Agent Configuration and Environment Variables#

The agent is configured through a YAML file that defines the general settings, function groups, individual functions, LLMs, and workflow behavior. The configuration file is organized into several key sections:

General: Frontend settings (FastAPI), object stores, telemetry, and health endpoints
Function Groups: MCP client connections to Video Analytics and Video Storage microservices
Functions: Individual tool definitions for video understanding, report generation, chart creation, sensor operations, and sub-agents
LLMs: Configuration for primary reasoning LLM (NVIDIA Nemotron Nano 9B v2 - nvidia/nvidia-nemotron-nano-9b-v2) and VLM (NVIDIA Cosmos Reason2 8B - nvidia/cosmos-reason2-8b)
Workflow: Top-level agent orchestration with routing logic, retry settings, and iteration limits

Models Used

Primary LLM: NVIDIA Nemotron Nano 9B v2 (nvidia/nvidia-nemotron-nano-9b-v2) - Used for natural language understanding, query routing, and orchestrating sub-agents
Vision Language Model (VLM): NVIDIA Cosmos Reason2 8B (nvidia/cosmos-reason2-8b) - Used for video understanding and analyzing traffic incidents from video segments

The configuration file can be found under deployments/smartcities/vss-agent/configs/config.yml once you download the resource from NGC.
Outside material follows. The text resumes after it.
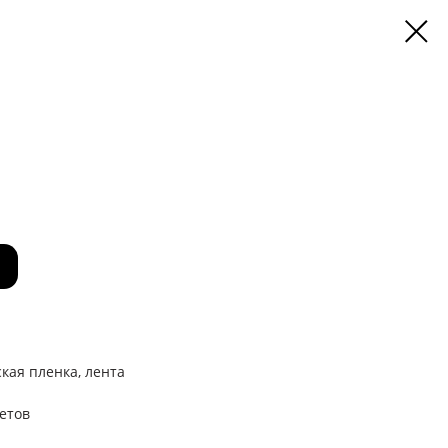
кая пленка, лента
етов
The configuration relies on several environment variables that must be set during deployment. For the complete explanation of the agent configuration YAML file and environment variables, please refer to: VSS Agent Configuration.

Customization and Extension#

The agent configuration is designed to be flexible and extensible. Key customization areas include:

Prompt Customization: Modify workflow system prompts to change query routing logic, add new patterns, or adjust response formatting
VLM Prompt Engineering: Tune video analysis prompts for different road scenarios, information extraction requirements, or report formats
Model Selection: Swap LLMs and VLMs via environment variables to use different base models or adjust model parameters
Tool Addition: Extend agent capabilities by adding new MCP clients, custom data processing functions, or external API integrations

For comprehensive customization guidance, refer to: VSS Agent Customization.